### REQUIRED ACTION
Please print each record that follows precisely as it appears.

### RECORDS SUPPLIED
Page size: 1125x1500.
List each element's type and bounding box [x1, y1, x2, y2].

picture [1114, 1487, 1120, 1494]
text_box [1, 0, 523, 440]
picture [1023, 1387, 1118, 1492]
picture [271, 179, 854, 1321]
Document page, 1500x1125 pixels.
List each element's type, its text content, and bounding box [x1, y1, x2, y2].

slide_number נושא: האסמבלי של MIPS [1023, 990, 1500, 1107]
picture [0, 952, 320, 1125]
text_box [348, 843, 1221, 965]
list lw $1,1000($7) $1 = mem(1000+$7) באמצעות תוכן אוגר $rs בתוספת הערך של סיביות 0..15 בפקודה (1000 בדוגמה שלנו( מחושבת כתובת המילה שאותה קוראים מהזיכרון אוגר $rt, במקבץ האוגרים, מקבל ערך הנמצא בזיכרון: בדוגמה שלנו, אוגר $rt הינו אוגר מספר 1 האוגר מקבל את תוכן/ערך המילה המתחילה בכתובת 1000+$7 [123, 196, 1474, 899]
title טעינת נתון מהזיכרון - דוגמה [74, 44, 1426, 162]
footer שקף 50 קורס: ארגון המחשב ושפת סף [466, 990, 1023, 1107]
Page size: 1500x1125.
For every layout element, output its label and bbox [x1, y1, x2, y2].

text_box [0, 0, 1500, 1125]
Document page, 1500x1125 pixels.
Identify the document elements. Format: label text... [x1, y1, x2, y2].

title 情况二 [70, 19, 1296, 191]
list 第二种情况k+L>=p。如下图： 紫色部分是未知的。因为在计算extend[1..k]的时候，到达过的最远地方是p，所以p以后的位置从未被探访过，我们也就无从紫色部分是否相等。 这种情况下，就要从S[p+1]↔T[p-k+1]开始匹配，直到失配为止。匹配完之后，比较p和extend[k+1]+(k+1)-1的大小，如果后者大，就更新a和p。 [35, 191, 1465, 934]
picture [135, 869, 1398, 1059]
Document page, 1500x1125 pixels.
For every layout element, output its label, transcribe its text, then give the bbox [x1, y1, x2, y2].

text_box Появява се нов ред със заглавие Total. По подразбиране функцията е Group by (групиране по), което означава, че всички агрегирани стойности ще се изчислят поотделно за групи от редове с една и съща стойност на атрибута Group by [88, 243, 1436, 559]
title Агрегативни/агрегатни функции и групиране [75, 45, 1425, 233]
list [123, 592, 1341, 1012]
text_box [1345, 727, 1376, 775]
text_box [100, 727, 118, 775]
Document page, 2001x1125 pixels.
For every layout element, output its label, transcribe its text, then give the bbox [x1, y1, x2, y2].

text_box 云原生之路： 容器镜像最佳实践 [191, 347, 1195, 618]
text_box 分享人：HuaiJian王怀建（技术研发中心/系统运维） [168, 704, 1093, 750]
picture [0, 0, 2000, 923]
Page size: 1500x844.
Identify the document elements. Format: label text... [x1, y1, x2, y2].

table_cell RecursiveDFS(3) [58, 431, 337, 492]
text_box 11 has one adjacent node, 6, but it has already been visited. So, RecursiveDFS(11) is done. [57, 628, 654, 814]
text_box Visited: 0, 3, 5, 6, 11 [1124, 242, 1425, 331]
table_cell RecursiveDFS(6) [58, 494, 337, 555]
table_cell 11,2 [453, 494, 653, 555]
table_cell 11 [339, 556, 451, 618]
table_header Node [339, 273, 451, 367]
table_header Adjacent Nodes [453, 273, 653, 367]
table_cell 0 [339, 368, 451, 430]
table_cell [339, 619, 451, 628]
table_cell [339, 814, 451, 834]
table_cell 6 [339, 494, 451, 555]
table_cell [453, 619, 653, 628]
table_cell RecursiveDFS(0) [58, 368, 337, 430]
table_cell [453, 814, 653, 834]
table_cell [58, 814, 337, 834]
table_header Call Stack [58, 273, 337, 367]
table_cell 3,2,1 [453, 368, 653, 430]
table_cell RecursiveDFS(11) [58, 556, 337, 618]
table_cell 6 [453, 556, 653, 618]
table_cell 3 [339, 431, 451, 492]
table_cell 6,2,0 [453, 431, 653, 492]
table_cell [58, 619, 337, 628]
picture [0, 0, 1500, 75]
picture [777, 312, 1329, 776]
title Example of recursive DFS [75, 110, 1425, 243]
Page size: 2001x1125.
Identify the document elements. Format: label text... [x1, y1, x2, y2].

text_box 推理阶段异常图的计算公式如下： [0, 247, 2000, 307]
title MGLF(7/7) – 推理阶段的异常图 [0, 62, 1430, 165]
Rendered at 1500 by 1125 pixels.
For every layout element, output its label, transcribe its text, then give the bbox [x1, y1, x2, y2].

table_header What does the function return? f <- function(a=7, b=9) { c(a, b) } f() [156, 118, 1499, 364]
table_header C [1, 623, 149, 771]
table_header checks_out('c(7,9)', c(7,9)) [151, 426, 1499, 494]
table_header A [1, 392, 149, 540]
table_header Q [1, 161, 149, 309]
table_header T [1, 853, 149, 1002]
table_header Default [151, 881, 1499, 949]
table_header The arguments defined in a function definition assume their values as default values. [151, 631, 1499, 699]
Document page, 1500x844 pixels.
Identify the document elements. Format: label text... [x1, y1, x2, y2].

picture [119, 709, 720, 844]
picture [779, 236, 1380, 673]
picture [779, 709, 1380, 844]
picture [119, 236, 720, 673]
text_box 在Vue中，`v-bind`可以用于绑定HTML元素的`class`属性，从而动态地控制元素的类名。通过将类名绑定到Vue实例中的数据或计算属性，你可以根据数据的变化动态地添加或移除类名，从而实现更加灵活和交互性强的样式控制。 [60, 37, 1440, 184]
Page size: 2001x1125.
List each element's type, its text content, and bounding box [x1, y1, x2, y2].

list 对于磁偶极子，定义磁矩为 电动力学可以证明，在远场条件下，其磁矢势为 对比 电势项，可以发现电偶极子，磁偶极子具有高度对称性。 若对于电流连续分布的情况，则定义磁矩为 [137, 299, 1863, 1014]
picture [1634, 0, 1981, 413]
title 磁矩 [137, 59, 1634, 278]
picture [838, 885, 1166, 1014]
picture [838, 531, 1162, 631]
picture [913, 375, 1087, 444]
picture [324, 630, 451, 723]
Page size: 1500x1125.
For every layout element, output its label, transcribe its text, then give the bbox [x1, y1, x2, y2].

### RESULT OF THE EXERCISE
Page size: 1125x1500.
List each element's type and bounding box [x1, y1, x2, y2].

picture [1114, 1487, 1120, 1494]
text_box [1, 0, 523, 440]
picture [1023, 1387, 1118, 1492]
picture [271, 179, 854, 1321]
Document page, 1500x1125 pixels.
List each element's type, its text content, and bounding box [x1, y1, x2, y2].

slide_number נושא: האסמבלי של MIPS [1023, 990, 1500, 1107]
picture [0, 952, 320, 1125]
text_box [348, 843, 1221, 965]
list lw $1,1000($7) $1 = mem(1000+$7) באמצעות תוכן אוגר $rs בתוספת הערך של סיביות 0..15 בפקודה (1000 בדוגמה שלנו( מחושבת כתובת המילה שאותה קוראים מהזיכרון אוגר $rt, במקבץ האוגרים, מקבל ערך הנמצא בזיכרון: בדוגמה שלנו, אוגר $rt הינו אוגר מספר 1 האוגר מקבל את תוכן/ערך המילה המתחילה בכתובת 1000+$7 [123, 196, 1474, 899]
title טעינת נתון מהזיכרון - דוגמה [74, 44, 1426, 162]
footer שקף 50 קורס: ארגון המחשב ושפת סף [466, 990, 1023, 1107]
Page size: 1500x1125.
For every layout element, output its label and bbox [x1, y1, x2, y2].

text_box [0, 0, 1500, 1125]
Document page, 1500x1125 pixels.
Identify the document elements. Format: label text... [x1, y1, x2, y2].

title 情况二 [70, 19, 1296, 191]
list 第二种情况k+L>=p。如下图： 紫色部分是未知的。因为在计算extend[1..k]的时候，到达过的最远地方是p，所以p以后的位置从未被探访过，我们也就无从紫色部分是否相等。 这种情况下，就要从S[p+1]↔T[p-k+1]开始匹配，直到失配为止。匹配完之后，比较p和extend[k+1]+(k+1)-1的大小，如果后者大，就更新a和p。 [35, 191, 1465, 934]
picture [135, 869, 1398, 1059]
Document page, 1500x1125 pixels.
For every layout element, output its label, transcribe its text, then give the bbox [x1, y1, x2, y2].

text_box Появява се нов ред със заглавие Total. По подразбиране функцията е Group by (групиране по), което означава, че всички агрегирани стойности ще се изчислят поотделно за групи от редове с една и съща стойност на атрибута Group by [88, 243, 1436, 559]
title Агрегативни/агрегатни функции и групиране [75, 45, 1425, 233]
list [123, 592, 1341, 1012]
text_box [1345, 727, 1376, 775]
text_box [100, 727, 118, 775]
Document page, 2001x1125 pixels.
For every layout element, output its label, transcribe its text, then give the bbox [x1, y1, x2, y2].

text_box 云原生之路： 容器镜像最佳实践 [191, 347, 1195, 618]
text_box 分享人：HuaiJian王怀建（技术研发中心/系统运维） [168, 704, 1093, 750]
picture [0, 0, 2000, 923]
Page size: 1500x844.
Identify the document elements. Format: label text... [x1, y1, x2, y2].

table_cell RecursiveDFS(3) [58, 431, 337, 492]
text_box 11 has one adjacent node, 6, but it has already been visited. So, RecursiveDFS(11) is done. [57, 628, 654, 814]
text_box Visited: 0, 3, 5, 6, 11 [1124, 242, 1425, 331]
table_cell RecursiveDFS(6) [58, 494, 337, 555]
table_cell 11,2 [453, 494, 653, 555]
table_cell 11 [339, 556, 451, 618]
table_header Node [339, 273, 451, 367]
table_header Adjacent Nodes [453, 273, 653, 367]
table_cell 0 [339, 368, 451, 430]
table_cell [339, 619, 451, 628]
table_cell [339, 814, 451, 834]
table_cell 6 [339, 494, 451, 555]
table_cell [453, 619, 653, 628]
table_cell RecursiveDFS(0) [58, 368, 337, 430]
table_cell [453, 814, 653, 834]
table_cell [58, 814, 337, 834]
table_header Call Stack [58, 273, 337, 367]
table_cell 3,2,1 [453, 368, 653, 430]
table_cell RecursiveDFS(11) [58, 556, 337, 618]
table_cell 6 [453, 556, 653, 618]
table_cell 3 [339, 431, 451, 492]
table_cell 6,2,0 [453, 431, 653, 492]
table_cell [58, 619, 337, 628]
picture [0, 0, 1500, 75]
picture [777, 312, 1329, 776]
title Example of recursive DFS [75, 110, 1425, 243]
Page size: 2001x1125.
Identify the document elements. Format: label text... [x1, y1, x2, y2].

text_box 推理阶段异常图的计算公式如下： [0, 247, 2000, 307]
title MGLF(7/7) – 推理阶段的异常图 [0, 62, 1430, 165]
Rendered at 1500 by 1125 pixels.
For every layout element, output its label, transcribe its text, then give the bbox [x1, y1, x2, y2].

table_header What does the function return? f <- function(a=7, b=9) { c(a, b) } f() [156, 118, 1499, 364]
table_header C [1, 623, 149, 771]
table_header checks_out('c(7,9)', c(7,9)) [151, 426, 1499, 494]
table_header A [1, 392, 149, 540]
table_header Q [1, 161, 149, 309]
table_header T [1, 853, 149, 1002]
table_header Default [151, 881, 1499, 949]
table_header The arguments defined in a function definition assume their values as default values. [151, 631, 1499, 699]
Document page, 1500x844 pixels.
Identify the document elements. Format: label text... [x1, y1, x2, y2].

picture [119, 709, 720, 844]
picture [779, 236, 1380, 673]
picture [779, 709, 1380, 844]
picture [119, 236, 720, 673]
text_box 在Vue中，`v-bind`可以用于绑定HTML元素的`class`属性，从而动态地控制元素的类名。通过将类名绑定到Vue实例中的数据或计算属性，你可以根据数据的变化动态地添加或移除类名，从而实现更加灵活和交互性强的样式控制。 [60, 37, 1440, 184]
Page size: 2001x1125.
List each element's type, its text content, and bounding box [x1, y1, x2, y2].

list 对于磁偶极子，定义磁矩为 电动力学可以证明，在远场条件下，其磁矢势为 对比 电势项，可以发现电偶极子，磁偶极子具有高度对称性。 若对于电流连续分布的情况，则定义磁矩为 [137, 299, 1863, 1014]
picture [1634, 0, 1981, 413]
title 磁矩 [137, 59, 1634, 278]
picture [838, 885, 1166, 1014]
picture [838, 531, 1162, 631]
picture [913, 375, 1087, 444]
picture [324, 630, 451, 723]
Page size: 1500x1125.
For every layout element, output its label, transcribe its text, then give the bbox [x1, y1, x2, y2].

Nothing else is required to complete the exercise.